**Text under study**
# Bilingual Proficiency Effects on Word Recall and Recognition

**Authors:** Yaqi Wang, Kai Yang, Simin Zhou, Hao Zhang, Tinghui Ma, Xiujuan Shi, Wen Ma

PMC · DOI: 10.3390/bs15040437 · Behavioral Sciences · 2025-03-28

## TL;DR

This study explores how bilingual proficiency affects memory tasks, showing better word recognition in a second language for Chinese–English bilinguals.

## Contribution

The study introduces a new framework to explain L2 memory advantages based on cognitive efficiency and retrieval cues.

## Key findings

- Bilinguals showed an L2 advantage in word recognition with higher hit rates and lower false alarms.
- Removing retrieval cues eliminated the L2 advantage and increased false recall for L1 words.
- A level-based cognitive efficiency framework was proposed to explain the dissociation between recall and recognition tasks.

**Supplied data**

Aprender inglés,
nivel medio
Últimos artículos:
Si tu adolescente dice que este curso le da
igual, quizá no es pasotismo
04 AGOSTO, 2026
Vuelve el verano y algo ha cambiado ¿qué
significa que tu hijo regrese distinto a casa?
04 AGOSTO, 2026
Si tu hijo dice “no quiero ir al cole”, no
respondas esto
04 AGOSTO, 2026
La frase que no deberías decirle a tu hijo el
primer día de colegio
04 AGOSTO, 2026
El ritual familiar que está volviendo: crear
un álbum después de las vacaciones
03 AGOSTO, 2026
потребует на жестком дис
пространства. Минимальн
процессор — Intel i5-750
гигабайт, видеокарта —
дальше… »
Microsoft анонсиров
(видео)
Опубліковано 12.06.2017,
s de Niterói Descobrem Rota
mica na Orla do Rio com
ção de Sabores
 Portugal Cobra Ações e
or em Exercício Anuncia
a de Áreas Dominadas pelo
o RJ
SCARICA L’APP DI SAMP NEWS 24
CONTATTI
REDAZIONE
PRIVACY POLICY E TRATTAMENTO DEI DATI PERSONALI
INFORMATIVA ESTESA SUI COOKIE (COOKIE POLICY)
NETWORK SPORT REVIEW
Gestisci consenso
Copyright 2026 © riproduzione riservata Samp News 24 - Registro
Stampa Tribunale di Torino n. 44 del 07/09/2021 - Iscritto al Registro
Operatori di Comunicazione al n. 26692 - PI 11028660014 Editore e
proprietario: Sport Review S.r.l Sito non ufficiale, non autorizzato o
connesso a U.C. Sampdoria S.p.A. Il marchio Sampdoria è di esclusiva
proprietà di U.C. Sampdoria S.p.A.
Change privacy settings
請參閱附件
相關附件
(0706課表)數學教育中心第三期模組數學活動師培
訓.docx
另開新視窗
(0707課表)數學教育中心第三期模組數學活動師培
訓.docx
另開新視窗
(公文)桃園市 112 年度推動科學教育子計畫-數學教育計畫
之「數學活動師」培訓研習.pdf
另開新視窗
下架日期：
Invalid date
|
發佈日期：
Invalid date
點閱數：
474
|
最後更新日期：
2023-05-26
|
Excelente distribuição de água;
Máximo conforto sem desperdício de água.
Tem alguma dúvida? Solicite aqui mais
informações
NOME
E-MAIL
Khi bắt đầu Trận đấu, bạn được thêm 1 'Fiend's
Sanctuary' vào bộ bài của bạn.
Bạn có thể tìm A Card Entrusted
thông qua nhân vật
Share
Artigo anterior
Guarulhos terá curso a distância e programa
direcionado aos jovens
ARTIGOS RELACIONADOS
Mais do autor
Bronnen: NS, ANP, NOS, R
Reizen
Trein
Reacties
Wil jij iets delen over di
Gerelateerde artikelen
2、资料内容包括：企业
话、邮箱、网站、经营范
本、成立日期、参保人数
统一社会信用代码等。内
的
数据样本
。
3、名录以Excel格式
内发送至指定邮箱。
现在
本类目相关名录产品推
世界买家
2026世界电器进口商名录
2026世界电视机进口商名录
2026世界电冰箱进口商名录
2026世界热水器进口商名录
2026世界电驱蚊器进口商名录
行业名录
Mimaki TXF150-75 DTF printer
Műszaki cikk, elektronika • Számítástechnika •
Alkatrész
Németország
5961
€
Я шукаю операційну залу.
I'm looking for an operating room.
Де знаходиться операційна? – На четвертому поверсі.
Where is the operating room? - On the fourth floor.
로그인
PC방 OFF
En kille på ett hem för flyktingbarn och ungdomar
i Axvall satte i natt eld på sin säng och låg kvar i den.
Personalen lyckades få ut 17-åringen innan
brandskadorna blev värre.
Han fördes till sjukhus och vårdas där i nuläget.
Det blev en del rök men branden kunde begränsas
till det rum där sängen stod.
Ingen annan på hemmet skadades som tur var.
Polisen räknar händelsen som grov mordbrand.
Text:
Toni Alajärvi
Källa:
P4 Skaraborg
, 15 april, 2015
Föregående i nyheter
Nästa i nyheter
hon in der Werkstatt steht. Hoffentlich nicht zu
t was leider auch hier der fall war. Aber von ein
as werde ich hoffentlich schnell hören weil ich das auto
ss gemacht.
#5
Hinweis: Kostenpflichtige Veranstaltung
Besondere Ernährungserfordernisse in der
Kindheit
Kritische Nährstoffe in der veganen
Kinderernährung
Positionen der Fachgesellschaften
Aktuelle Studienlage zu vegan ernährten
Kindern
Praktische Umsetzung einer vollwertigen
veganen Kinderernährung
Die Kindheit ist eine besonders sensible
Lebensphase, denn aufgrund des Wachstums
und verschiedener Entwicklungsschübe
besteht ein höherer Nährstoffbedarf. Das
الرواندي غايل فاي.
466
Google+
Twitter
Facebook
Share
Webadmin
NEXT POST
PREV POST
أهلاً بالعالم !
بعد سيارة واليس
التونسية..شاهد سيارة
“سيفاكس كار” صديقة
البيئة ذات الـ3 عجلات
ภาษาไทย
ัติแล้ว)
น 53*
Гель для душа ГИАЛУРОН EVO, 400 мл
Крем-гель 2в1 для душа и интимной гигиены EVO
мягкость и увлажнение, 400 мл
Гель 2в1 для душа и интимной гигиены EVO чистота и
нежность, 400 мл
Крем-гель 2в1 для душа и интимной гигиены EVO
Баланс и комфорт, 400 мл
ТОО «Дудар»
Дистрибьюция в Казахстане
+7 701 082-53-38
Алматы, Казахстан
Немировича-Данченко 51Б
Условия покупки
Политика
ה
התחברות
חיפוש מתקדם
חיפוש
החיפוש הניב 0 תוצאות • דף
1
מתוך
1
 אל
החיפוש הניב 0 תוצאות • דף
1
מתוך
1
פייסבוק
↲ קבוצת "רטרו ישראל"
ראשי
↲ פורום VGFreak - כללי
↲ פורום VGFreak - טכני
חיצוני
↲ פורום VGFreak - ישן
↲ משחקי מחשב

**Complete the following**
(A) Answer these questions from the summary on bilingual word memory:
(i) Which bilinguals showed better word recognition in a second language?
(ii) What eliminated the L2 advantage?
(iii) What framework was proposed to explain the dissociation between recall and recognition tasks?
(B) Echo the rows from the first one through the line containing "гигабайт, видеокарта —", with both ends included.
The summary on bilingual word memory and the rows are unrelated material.

**Answer set**
(A)
(i) Chinese–English bilinguals.
(ii) Removing retrieval cues.
(iii) A level-based cognitive efficiency framework.

(B)
Aprender inglés,
nivel medio
Últimos artículos:
Si tu adolescente dice que este curso le da
igual, quizá no es pasotismo
04 AGOSTO, 2026
Vuelve el verano y algo ha cambiado ¿qué
significa que tu hijo regrese distinto a casa?
04 AGOSTO, 2026
Si tu hijo dice “no quiero ir al cole”, no
respondas esto
04 AGOSTO, 2026
La frase que no deberías decirle a tu hijo el
primer día de colegio
04 AGOSTO, 2026
El ritual familiar que está volviendo: crear
un álbum después de las vacaciones
03 AGOSTO, 2026
потребует на жестком дис
пространства. Минимальн
процессор — Intel i5-750
гигабайт, видеокарта —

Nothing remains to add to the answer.